• [BRIEF]
Please copy the Seoul travel account below word for word, in full.

• [SELECTED TEXT]
# # # #
Yongnak, as I mentioned earlier, is in the Myeongdong area, and kind of "near" Namsan tower (we could see it in the distance). We got lost on the way, so I stopped by a Domino's to ask for directions. Koreans are generally very friendly and the pair behind the counter were quite helpful--Yongnak was a few blocks away, on the other street that made up the corner Domino's was on. The church building itself wasn't hard to miss. Yongnak is apparently one of the older churches in Seoul, and the mother church of our former pastor, who now heads the Yongnak chapter in Toronto.



After church, we headed to Dongdaemun for some shopping, but didn't get anything (it was a lazy Sunday evening), and passed by the Cheonggyechon river after.

Day 4 - Nami Island

According to my sister's Korean friends, Filipinos who travel to Korea seem so proud that they'd visited Nami Island, it being the set of the 2004 drama Winter Sonata. The only K-drama we were into that time was My Girl, but the loveliness of the island (especially in early Autumn) was apparent even without getting the drama references.

We took the train from Hongik station to Gapyeong station--transferring lines in between--and then took a cab from there to the ferry area. It was interesting because you could observe the decline in cosmopolitan-ness of the passengers, the farther away from Seoul we traveled. At one point there was an old lady peddling snacks down the aisles of the cart. Boarding the ferry to Namiseom Island, I noticed we were with the locals--kids on a field trip, vacationing couples, families. The leaves were lovely shades of orange and red, and our tummies were grumbling for lunch.
# # # #
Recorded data
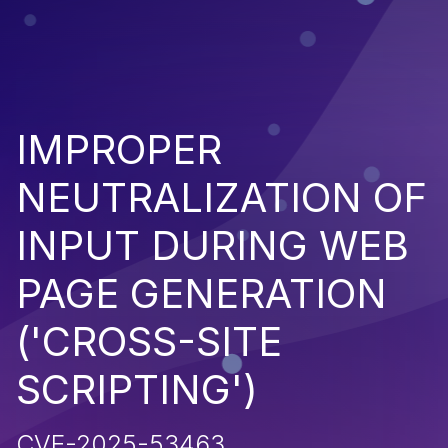
IMPROPER
NEUTRALIZATION OF
INPUT DURING WEB
PAGE GENERATION
('CROSS-SITE
SCRIPTING')
CVE-2025-53463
# # # #
• [ANSWER BOX]
Yongnak, as I mentioned earlier, is in the Myeongdong area, and kind of "near" Namsan tower (we could see it in the distance). We got lost on the way, so I stopped by a Domino's to ask for directions. Koreans are generally very friendly and the pair behind the counter were quite helpful--Yongnak was a few blocks away, on the other street that made up the corner Domino's was on. The church building itself wasn't hard to miss. Yongnak is apparently one of the older churches in Seoul, and the mother church of our former pastor, who now heads the Yongnak chapter in Toronto.



After church, we headed to Dongdaemun for some shopping, but didn't get anything (it was a lazy Sunday evening), and passed by the Cheonggyechon river after.

Day 4 - Nami Island

According to my sister's Korean friends, Filipinos who travel to Korea seem so proud that they'd visited Nami Island, it being the set of the 2004 drama Winter Sonata. The only K-drama we were into that time was My Girl, but the loveliness of the island (especially in early Autumn) was apparent even without getting the drama references.

We took the train from Hongik station to Gapyeong station--transferring lines in between--and then took a cab from there to the ferry area. It was interesting because you could observe the decline in cosmopolitan-ness of the passengers, the farther away from Seoul we traveled. At one point there was an old lady peddling snacks down the aisles of the cart. Boarding the ferry to Namiseom Island, I noticed we were with the locals--kids on a field trip, vacationing couples, families. The leaves were lovely shades of orange and red, and our tummies were grumbling for lunch.